## WORK ITEM
Reprint every entry, character for character.

┌─ DATA LISTING

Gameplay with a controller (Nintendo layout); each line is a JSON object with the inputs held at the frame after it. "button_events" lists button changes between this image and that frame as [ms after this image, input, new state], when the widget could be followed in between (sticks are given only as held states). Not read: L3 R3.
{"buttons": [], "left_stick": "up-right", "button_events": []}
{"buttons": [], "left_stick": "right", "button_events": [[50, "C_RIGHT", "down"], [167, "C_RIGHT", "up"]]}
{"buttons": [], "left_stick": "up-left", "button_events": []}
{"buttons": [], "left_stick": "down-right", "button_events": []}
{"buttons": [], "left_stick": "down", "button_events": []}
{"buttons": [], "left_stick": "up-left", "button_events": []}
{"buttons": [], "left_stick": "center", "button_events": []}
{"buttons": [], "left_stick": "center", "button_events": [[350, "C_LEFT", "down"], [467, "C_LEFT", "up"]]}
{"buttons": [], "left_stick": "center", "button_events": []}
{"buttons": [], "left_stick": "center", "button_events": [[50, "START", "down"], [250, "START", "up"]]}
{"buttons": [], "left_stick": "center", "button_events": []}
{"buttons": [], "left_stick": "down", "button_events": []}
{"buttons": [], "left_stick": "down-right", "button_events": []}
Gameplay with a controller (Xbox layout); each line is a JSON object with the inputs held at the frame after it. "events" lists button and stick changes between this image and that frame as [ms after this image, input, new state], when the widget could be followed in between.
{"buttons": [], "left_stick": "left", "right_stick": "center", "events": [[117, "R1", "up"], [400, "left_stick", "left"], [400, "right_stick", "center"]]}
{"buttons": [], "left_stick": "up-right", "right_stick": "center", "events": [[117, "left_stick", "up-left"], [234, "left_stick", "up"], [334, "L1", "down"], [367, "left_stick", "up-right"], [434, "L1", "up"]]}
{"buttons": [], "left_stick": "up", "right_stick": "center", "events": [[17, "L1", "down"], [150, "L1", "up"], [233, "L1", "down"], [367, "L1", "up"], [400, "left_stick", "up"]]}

└─

## REPLY
Gameplay with a controller (Nintendo layout); each line is a JSON object with the inputs held at the frame after it. "button_events" lists button changes between this image and that frame as [ms after this image, input, new state], when the widget could be followed in between (sticks are given only as held states). Not read: L3 R3.
{"buttons": [], "left_stick": "up-right", "button_events": []}
{"buttons": [], "left_stick": "right", "button_events": [[50, "C_RIGHT", "down"], [167, "C_RIGHT", "up"]]}
{"buttons": [], "left_stick": "up-left", "button_events": []}
{"buttons": [], "left_stick": "down-right", "button_events": []}
{"buttons": [], "left_stick": "down", "button_events": []}
{"buttons": [], "left_stick": "up-left", "button_events": []}
{"buttons": [], "left_stick": "center", "button_events": []}
{"buttons": [], "left_stick": "center", "button_events": [[350, "C_LEFT", "down"], [467, "C_LEFT", "up"]]}
{"buttons": [], "left_stick": "center", "button_events": []}
{"buttons": [], "left_stick": "center", "button_events": [[50, "START", "down"], [250, "START", "up"]]}
{"buttons": [], "left_stick": "center", "button_events": []}
{"buttons": [], "left_stick": "down", "button_events": []}
{"buttons": [], "left_stick": "down-right", "button_events": []}
Gameplay with a controller (Xbox layout); each line is a JSON object with the inputs held at the frame after it. "events" lists button and stick changes between this image and that frame as [ms after this image, input, new state], when the widget could be followed in between.
{"buttons": [], "left_stick": "left", "right_stick": "center", "events": [[117, "R1", "up"], [400, "left_stick", "left"], [400, "right_stick", "center"]]}
{"buttons": [], "left_stick": "up-right", "right_stick": "center", "events": [[117, "left_stick", "up-left"], [234, "left_stick", "up"], [334, "L1", "down"], [367, "left_stick", "up-right"], [434, "L1", "up"]]}
{"buttons": [], "left_stick": "up", "right_stick": "center", "events": [[17, "L1", "down"], [150, "L1", "up"], [233, "L1", "down"], [367, "L1", "up"], [400, "left_stick", "up"]]}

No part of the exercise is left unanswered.